Uncontested and lightly contested elections open legislators to the influence of lobbyists that
proliferate in Congress, state legislatures, and local governing bodies. In 2016, more than eleven
thousand registered lobbyists plied their trade in Washington, most of them representing
business interests. Nineteen of the top twenty spenders on lobbying in 2017 were business
associations or major corporations like AT&T and Boeing. Heading the list with a combined
spending of $164 million were the U.S. Chamber of Commerce, the National Association of
Realtors, and the Business Roundtable. Adding to the total of registered lobbyists were at least
an equal number of unregistered “shadow lobbyists.” Although comparable data is hard to
compile, much larger numbers of lobbyists are likely active in state and local governments. John
Delaney, a successful businessman who won a Maryland seat in Congress, warned that
“representative democracy is in crisis in the United States. . . Our electoral process has created
perverse incentives that have warped our democracy and empowered special interests and a
vocal minority.”
A shattering study by political science professors Martin Gilens of Princeton University and
Benjamin Page of Northwestern University validated Delaney’s warning.
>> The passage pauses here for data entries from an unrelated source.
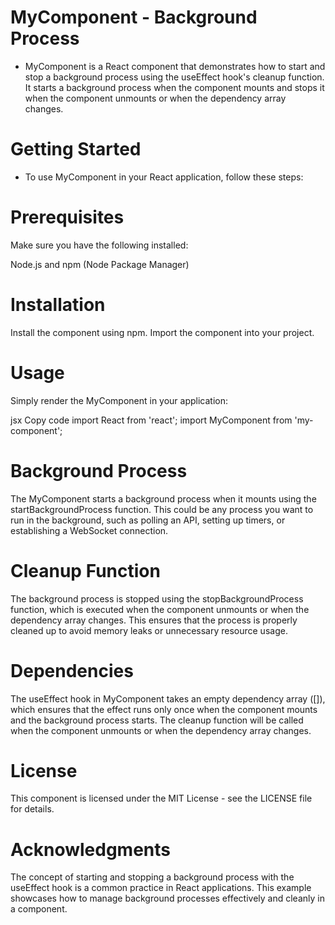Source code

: # MyComponent - Background Process 

* MyComponent is a React component that demonstrates how to start and stop a background process using the useEffect hook's cleanup function. It starts a background process when the component mounts and stops it when the component unmounts or when the dependency array changes.

# Getting Started

* To use MyComponent in your React application, follow these steps:
# Prerequisites
Make sure you have the following installed:

Node.js and npm (Node Package Manager)
# Installation

Install the component using npm.
Import the component into your project.

# Usage
Simply render the MyComponent in your application:

jsx
Copy code
import React from 'react';
import MyComponent from 'my-component';

# Background Process

The MyComponent starts a background process when it mounts using the startBackgroundProcess function. This could be any process you want to run in the background, such as polling an API, setting up timers, or establishing a WebSocket connection.

# Cleanup Function
The background process is stopped using the stopBackgroundProcess function, which is executed when the component unmounts or when the dependency array changes. This ensures that the process is properly cleaned up to avoid memory leaks or unnecessary resource usage.


# Dependencies
The useEffect hook in MyComponent takes an empty dependency array ([]), which ensures that the effect runs only once when the component mounts and the background process starts. The cleanup function will be called when the component unmounts or when the dependency array changes.


# License

This component is licensed under the MIT License - see the LICENSE file for details.

# Acknowledgments
The concept of starting and stopping a background process with the useEffect hook is a common practice in React applications. This example showcases how to manage background processes effectively and cleanly in a component.

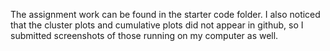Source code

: The assignment work can be found in the starter code folder. I also noticed that the cluster plots and cumulative plots did not appear in github, so I submitted screenshots of those running on my computer as well.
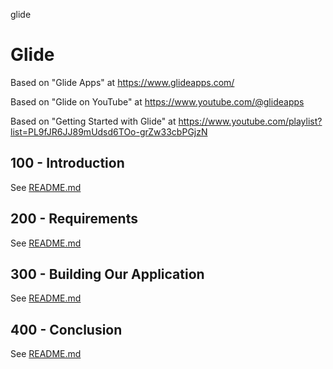 glide
# Glide

Based on "Glide Apps" at https://www.glideapps.com/

Based on "Glide on YouTube" at https://www.youtube.com/@glideapps

Based on "Getting Started with Glide" at https://www.youtube.com/playlist?list=PL9fJR6JJ89mUdsd6TOo-grZw33cbPGjzN

## 100 - Introduction

See [README.md](./100/README.md)

## 200 - Requirements

See [README.md](./200/README.md)

## 300 - Building Our Application

See [README.md](./300/README.md)

## 400 - Conclusion

See [README.md](./400/README.md)
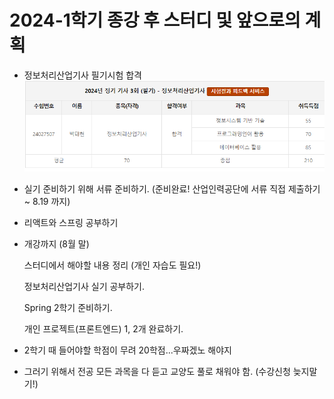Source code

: # 2024-1학기 종강 후 스터디 및 앞으로의 계획
 - 정보처리산업기사 필기시험 합격 <br/>
 ![alt text](1231.PNG)
 - 실기 준비하기 위해 서류 준비하기. (준비완료! 산업인력공단에 서류 직접 제출하기 ~ 8.19 까지)
 - 리액트와 스프링 공부하기
 - 개강까지 (8월 말)

    스터디에서 해야할 내용 정리 (개인 자습도 필요!)

    정보처리산업기사 실기 공부하기.

    Spring 2학기 준비하기.

    개인 프로젝트(프론트엔드) 1, 2개 완료하기.
- 2학기 때 들어야할 학점이 무려 20학점...우짜겠노 해야지
- 그러기 위해서 전공 모든 과목을 다 듣고 교양도 풀로 채워야 함. (수강신청 늦지말기!)
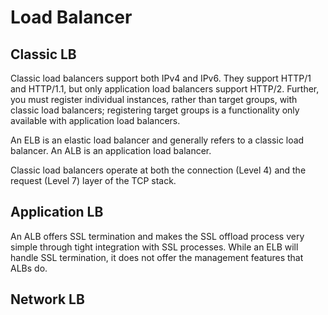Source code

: # Load Balancer

## Classic LB

Classic load balancers support both IPv4 and IPv6. They support HTTP/1 and HTTP/1.1, but only application load balancers support HTTP/2. Further, you must register individual instances, rather than target groups, with classic load balancers; registering target groups is a functionality only available with application load balancers.


An ELB is an elastic load balancer and generally refers to a classic load balancer. An ALB is an application load balancer.

Classic load balancers operate at both the connection (Level 4) and the request (Level 7) layer of the TCP stack.


## Application LB

An ALB offers SSL termination and makes the SSL offload process very simple through tight integration with SSL processes. While an ELB will handle SSL termination, it does not offer the management features that ALBs do.



## Network LB
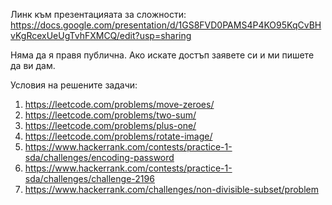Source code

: Линк към презентацияата за сложности: https://docs.google.com/presentation/d/1GS8FVD0PAMS4P4KO95KqCvBHvKgRcexUeUgTvhFXMCQ/edit?usp=sharing

Няма да я правя публична. Ако искате достъп заявете си и ми пишете да ви дам.

Условия на решените задачи:
1. https://leetcode.com/problems/move-zeroes/
2. https://leetcode.com/problems/two-sum/ 
3. https://leetcode.com/problems/plus-one/
4. https://leetcode.com/problems/rotate-image/
5. https://www.hackerrank.com/contests/practice-1-sda/challenges/encoding-password
6. https://www.hackerrank.com/contests/practice-1-sda/challenges/challenge-2196
7. https://www.hackerrank.com/challenges/non-divisible-subset/problem 
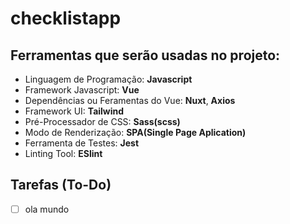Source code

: # checklistapp

## Ferramentas que serão usadas no projeto:

- Linguagem de Programação: **Javascript**
- Framework Javascript: **Vue**
- Dependências ou Feramentas do Vue: **Nuxt**, **Axios**
- Framework UI: **Tailwind**
- Pré-Processador de CSS: **Sass(scss)**
- Modo de Renderização: **SPA(Single Page Aplication)**
- Ferramenta de Testes: **Jest**
- Linting Tool: **ESlint**

## Tarefas (To-Do)

- [ ] ola mundo

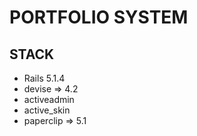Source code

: # PORTFOLIO SYSTEM
## STACK
* Rails 5.1.4
* devise => 4.2
* activeadmin
* active_skin
* paperclip => 5.1

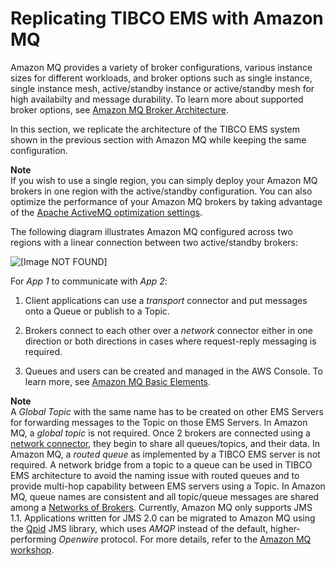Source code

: # Replicating TIBCO EMS with Amazon MQ<a name="tibco-amazon-mq-architecture"></a>

 Amazon MQ provides a variety of broker configurations, various instance sizes for different workloads, and broker options such as single instance, single instance mesh, active/standby instance or active/standby mesh for high availabilty and message durability\. To learn more about supported broker options, see [Amazon MQ Broker Architecture](https://docs.aws.amazon.com/amazon-mq/latest/developer-guide/amazon-mq-broker-architecture)\. 

 In this section, we replicate the architecture of the TIBCO EMS system shown in the previous section with Amazon MQ while keeping the same configuration\. 

**Note**  
 If you wish to use a single region, you can simply deploy your Amazon MQ brokers in one region with the active/standby configuration\. You can also optimize the performance of your Amazon MQ brokers by taking advantage of the [Apache ActiveMQ optimization settings](https://activemq.apache.org/performance-tuning)\.

 The following diagram illustrates Amazon MQ configured across two regions with a linear connection between two active/standby brokers: 

 ![\[Image NOT FOUND\]](http://docs.aws.amazon.com/amazon-mq/latest/migration-guide/images/tibco-amazon-mq-architecture-fig-1.PNG) 

 For *App 1* to communicate with *App 2*: 

1.  Client applications can use a *transport* connector and put messages onto a Queue or publish to a Topic\. 

1.  Brokers connect to each other over a *network* connector either in one direction or both directions in cases where request\-reply messaging is required\. 

1.  Queues and users can be created and managed in the AWS Console\. To learn more, see [Amazon MQ Basic Elements](https://docs.aws.amazon.com/amazon-mq/latest/developer-guide/amazon-mq-basic-elements)\. 

**Note**  
 A *Global Topic* with the same name has to be created on other EMS Servers for forwarding messages to the Topic on those EMS Servers\. In Amazon MQ, a *global topic* is not required\. Once 2 brokers are connected using a [network connector](https://docs.aws.amazon.com/amazon-mq/latest/developer-guide/child-element-details.html#networkConnector), they begin to share all queues/topics, and their data\. 
 In Amazon MQ, a *routed queue* as implemented by a TIBCO EMS server is not required\. 
 A network bridge from a topic to a queue can be used in TIBCO EMS architecture to avoid the naming issue with routed queues and to provide multi\-hop capability between EMS servers using a Topic\. In Amazon MQ, queue names are consistent and all topic/queue messages are shared among a [Networks of Brokers](https://docs.aws.amazon.com/amazon-mq/latest/developer-guide/network-of-brokers)\. 
 Currently, Amazon MQ only supports JMS 1\.1\. Applications written for JMS 2\.0 can be migrated to Amazon MQ using the [Qpid](https://qpid.apache.org/) JMS library, which uses *AMQP* instead of the default, higher\-performing *Openwire* protocol\. For more details, refer to the [Amazon MQ workshop](https://github.com/aws-samples/amazon-mq-workshop/tree/master/amqp-client)\.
They found that
wealthy interests seeking profit, power, and control significantly shape policy outcomes in the
United States. The analysts found that when controlling for the power of economic elites and
organized interest groups, the influence of ordinary Americans registers at a “non-significant,
near-zero level.” They found that the policy preferences of business and the rich often sharply
diverge from those of ordinary citizens, and when they do, the economic elites and business
interests almost always win. An expanded suffrage might not break the golden rule of politics—
those who have the gold rule—but it would serve as an important corrective.
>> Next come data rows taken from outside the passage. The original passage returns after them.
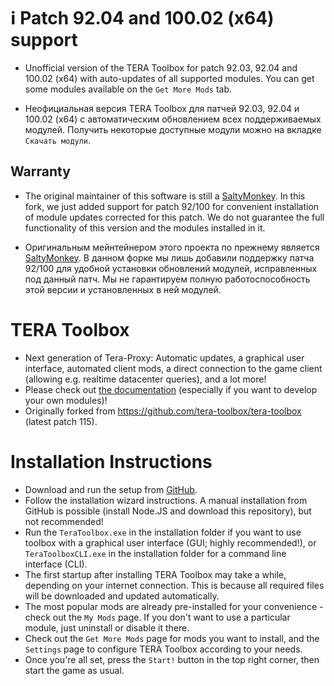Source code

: # :information_source: Patch 92.04 and 100.02 (x64) support

* Unofficial version of the TERA Toolbox for patch 92.03, 92.04 and 100.02 (x64) with auto-updates of all supported modules. You can get some modules available on the `Get More Mods` tab.

* Неофициальная версия TERA Toolbox для патчей 92.03, 92.04 и 100.02 (x64) с автоматическим обновлением всех поддерживаемых модулей. Получить некоторые доступные модули можно на вкладке `Скачать модули`.

## Warranty

* The original maintainer of this software is still a [SaltyMonkey](https://github.com/SaltyMonkey). In this fork, we just added support for patch 92/100 for convenient installation of module updates corrected for this patch. We do not guarantee the full functionality of this version and the modules installed in it.

* Оригинальным мейнтейнером этого проекта по прежнему является [SaltyMonkey](https://github.com/SaltyMonkey). В данном форке мы лишь добавили поддержку патча 92/100 для удобной установки обновлений модулей, исправленных под данный патч. Мы не гарантируем полную работоспособность этой версии и установленных в ней модулей.

# TERA Toolbox
* Next generation of Tera-Proxy: Automatic updates, a graphical user interface, automated client mods, a direct connection to the game client (allowing e.g. realtime datacenter queries), and a lot more!
* Please check out [the documentation](doc/main.md) (especially if you want to develop your own modules)!
* Originally forked from https://github.com/tera-toolbox/tera-toolbox (latest patch 115).

# Installation Instructions
* Download and run the setup from [GitHub](https://github.com/tera-private-toolbox/tera-toolbox/releases/download/teratoolbox-setup/TeraToolboxSetup.exe).
* Follow the installation wizard instructions. A manual installation from GitHub is possible (install Node.JS and download this repository), but not recommended!
* Run the `TeraToolbox.exe` in the installation folder if you want to use toolbox with a graphical user interface (GUI; highly recommended!), or `TeraToolboxCLI.exe` in the installation folder for a command line interface (CLI).
* The first startup after installing TERA Toolbox may take a while, depending on your internet connection. This is because all required files will be downloaded and updated automatically.
* The most popular mods are already pre-installed for your convenience - check out the `My Mods` page. If you don't want to use a particular module, just uninstall or disable it there.
* Check out the `Get More Mods` page for mods you want to install, and the `Settings` page to configure TERA Toolbox according to your needs.
* Once you're all set, press the `Start!` button in the top right corner, then start the game as usual.
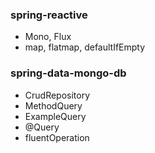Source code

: ### spring-reactive
- Mono, Flux
- map, flatmap, defaultIfEmpty

### spring-data-mongo-db
- CrudRepository
- MethodQuery
- ExampleQuery
- @Query
- fluentOperation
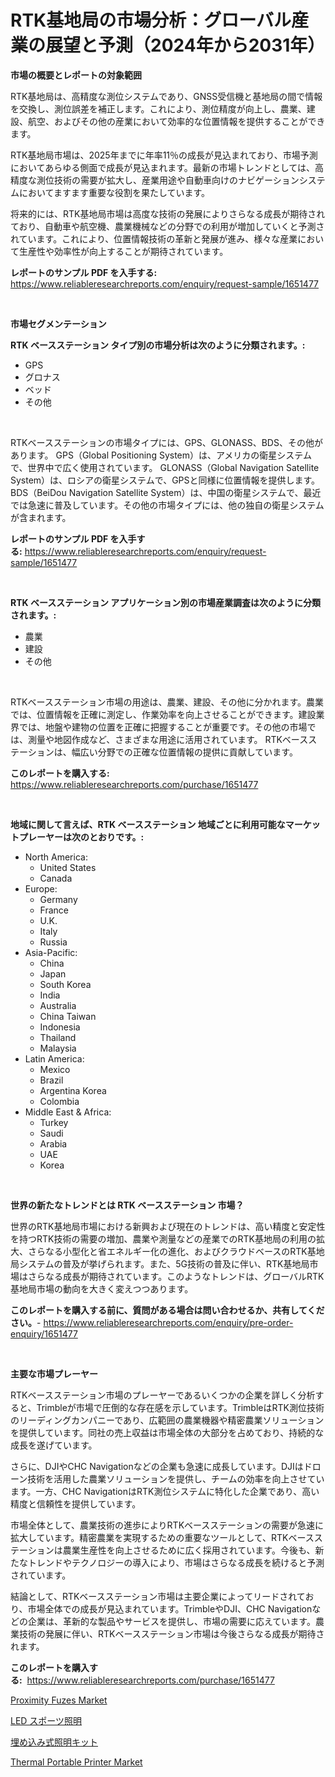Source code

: <p><h1>RTK基地局の市場分析：グローバル産業の展望と予測（2024年から2031年）</h1></p><p><strong>市場の概要とレポートの対象範囲</strong></p>
<p><p>RTK基地局は、高精度な測位システムであり、GNSS受信機と基地局の間で情報を交換し、測位誤差を補正します。これにより、測位精度が向上し、農業、建設、航空、およびその他の産業において効率的な位置情報を提供することができます。</p><p>RTK基地局市場は、2025年までに年率11％の成長が見込まれており、市場予測においてあらゆる側面で成長が見込まれます。最新の市場トレンドとしては、高精度な測位技術の需要が拡大し、産業用途や自動車向けのナビゲーションシステムにおいてますます重要な役割を果たしています。</p><p>将来的には、RTK基地局市場は高度な技術の発展によりさらなる成長が期待されており、自動車や航空機、農業機械などの分野での利用が増加していくと予測されています。これにより、位置情報技術の革新と発展が進み、様々な産業において生産性や効率性が向上することが期待されています。</p></p>
<p><strong>レポートのサンプル PDF を入手する:</strong> <a href="https://www.reliableresearchreports.com/enquiry/request-sample/1651477">https://www.reliableresearchreports.com/enquiry/request-sample/1651477</a></p>
<p>&nbsp;</p>
<p><strong>市場セグメンテーション</strong></p>
<p><strong>RTK ベースステーション タイプ別の市場分析は次のように分類されます。:</strong></p>
<p><ul><li>GPS</li><li>グロナス</li><li>ベッド</li><li>その他</li></ul></p>
<p>&nbsp;</p>
<p><p>RTKベースステーションの市場タイプには、GPS、GLONASS、BDS、その他があります。 GPS（Global Positioning System）は、アメリカの衛星システムで、世界中で広く使用されています。 GLONASS（Global Navigation Satellite System）は、ロシアの衛星システムで、GPSと同様に位置情報を提供します。BDS（BeiDou Navigation Satellite System）は、中国の衛星システムで、最近では急速に普及しています。その他の市場タイプには、他の独自の衛星システムが含まれます。</p></p>
<p><strong>レポートのサンプル PDF を入手する:</strong>&nbsp;<a href="https://www.reliableresearchreports.com/enquiry/request-sample/1651477">https://www.reliableresearchreports.com/enquiry/request-sample/1651477</a></p>
<p>&nbsp;</p>
<p><strong> RTK ベースステーション アプリケーション別の市場産業調査は次のように分類されます。:</strong></p>
<p><ul><li>農業</li><li>建設</li><li>その他</li></ul></p>
<p>&nbsp;</p>
<p><p>RTKベースステーション市場の用途は、農業、建設、その他に分かれます。農業では、位置情報を正確に測定し、作業効率を向上させることができます。建設業界では、地盤や建物の位置を正確に把握することが重要です。その他の市場では、測量や地図作成など、さまざまな用途に活用されています。 RTKベースステーションは、幅広い分野での正確な位置情報の提供に貢献しています。</p></p>
<p><strong>このレポートを購入する:</strong>&nbsp; <a href="https://www.reliableresearchreports.com/purchase/1651477">https://www.reliableresearchreports.com/purchase/1651477</a></p>
<p>&nbsp;</p>
<p><strong>地域に関して言えば、RTK ベースステーション 地域ごとに利用可能なマーケットプレーヤーは次のとおりです。:</strong></p>
<p><ul>
    <li>
        North America:
        <ul>
            <li>United States</li>
            <li>Canada</li>
        </ul>
    </li>
    <li>
        Europe:
        <ul>
            <li>Germany</li>
            <li>France</li>
            <li>U.K.</li>
            <li>Italy</li>
            <li>Russia</li>
        </ul>
    </li>
    <li>
        Asia-Pacific:
        <ul>
            <li>China</li>
            <li>Japan</li>
            <li>South Korea</li>
            <li>India</li>
            <li>Australia</li>
            <li>China Taiwan</li>
            <li>Indonesia</li>
            <li>Thailand</li>
            <li>Malaysia</li>
        </ul>
    </li>
    <li>
        Latin America:
        <ul>
            <li>Mexico</li>
            <li>Brazil</li>
            <li>Argentina Korea</li>
            <li>Colombia</li>
        </ul>
    </li>
    <li>
        Middle East & Africa:
        <ul>
            <li>Turkey</li>
            <li>Saudi</li>
            <li>Arabia</li>
            <li>UAE</li>
            <li>Korea</li>
        </ul>
    </li>
    </ul></p>
<p>&nbsp;</p>
<p><strong>世界の新たなトレンドとは RTK ベースステーション 市場？</strong></p>
<p><p>世界のRTK基地局市場における新興および現在のトレンドは、高い精度と安定性を持つRTK技術の需要の増加、農業や測量などの産業でのRTK基地局の利用の拡大、さらなる小型化と省エネルギー化の進化、およびクラウドベースのRTK基地局システムの普及が挙げられます。また、5G技術の普及に伴い、RTK基地局市場はさらなる成長が期待されています。このようなトレンドは、グローバルRTK基地局市場の動向を大きく変えつつあります。</p></p>
<p><strong>このレポートを購入する前に、質問がある場合は問い合わせるか、共有してください。</strong>- <a href="https://www.reliableresearchreports.com/enquiry/pre-order-enquiry/1651477">https://www.reliableresearchreports.com/enquiry/pre-order-enquiry/1651477</a></p>
<p>&nbsp;</p>
<p><strong>主要な市場プレーヤー</strong></p>
<p><p>RTKベースステーション市場のプレーヤーであるいくつかの企業を詳しく分析すると、Trimbleが市場で圧倒的な存在感を示しています。TrimbleはRTK測位技術のリーディングカンパニーであり、広範囲の農業機器や精密農業ソリューションを提供しています。同社の売上収益は市場全体の大部分を占めており、持続的な成長を遂げています。</p><p>さらに、DJIやCHC Navigationなどの企業も急速に成長しています。DJIはドローン技術を活用した農業ソリューションを提供し、チームの効率を向上させています。一方、CHC NavigationはRTK測位システムに特化した企業であり、高い精度と信頼性を提供しています。</p><p>市場全体として、農業技術の進歩によりRTKベースステーションの需要が急速に拡大しています。精密農業を実現するための重要なツールとして、RTKベースステーションは農業生産性を向上させるために広く採用されています。今後も、新たなトレンドやテクノロジーの導入により、市場はさらなる成長を続けると予測されています。</p><p>結論として、RTKベースステーション市場は主要企業によってリードされており、市場全体での成長が見込まれています。TrimbleやDJI、CHC Navigationなどの企業は、革新的な製品やサービスを提供し、市場の需要に応えています。農業技術の発展に伴い、RTKベースステーション市場は今後さらなる成長が期待されます。</p></p>
<p><strong>このレポートを購入する:</strong>&nbsp;&nbsp;<a href="https://www.reliableresearchreports.com/purchase/1651477">https://www.reliableresearchreports.com/purchase/1651477</a></p>
<p><p><a href="https://github.com/mahnoor2003/Market-Research-Report-List-3/blob/main/proximity-fuzes-market.md">Proximity Fuzes Market</a></p><p><a href="https://github.com/KaydenJohns1964/Market-Research-Report-List-1/blob/main/221960910433.md">LED スポーツ照明</a></p><p><a href="https://github.com/marbadji/Market-Research-Report-List-1/blob/main/108260410432.md">埋め込み式照明キット</a></p><p><a href="https://github.com/BryceTownsendr/Market-Research-Report-List-4/blob/main/thermal-portable-printer-market.md">Thermal Portable Printer Market</a></p></p>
Without electoral reform, voter turnout will continue to stagnate in the United States, and a
small minority of the nation’s citizens will nominate and elect the public officials who govern the
nation. Changes in electoral laws and regulations are not a magic wand for raising turnout, but
they do matter, as shown by the experiences of high-turnout nations. According to data
compiled for 2016 by the U.S. Census Bureau’s Current Population Survey, 15 percent of
respondents reported that they could not vote because they were unregistered, and another 15
percent were not asked, responded “did not know,” or refused to answer the question.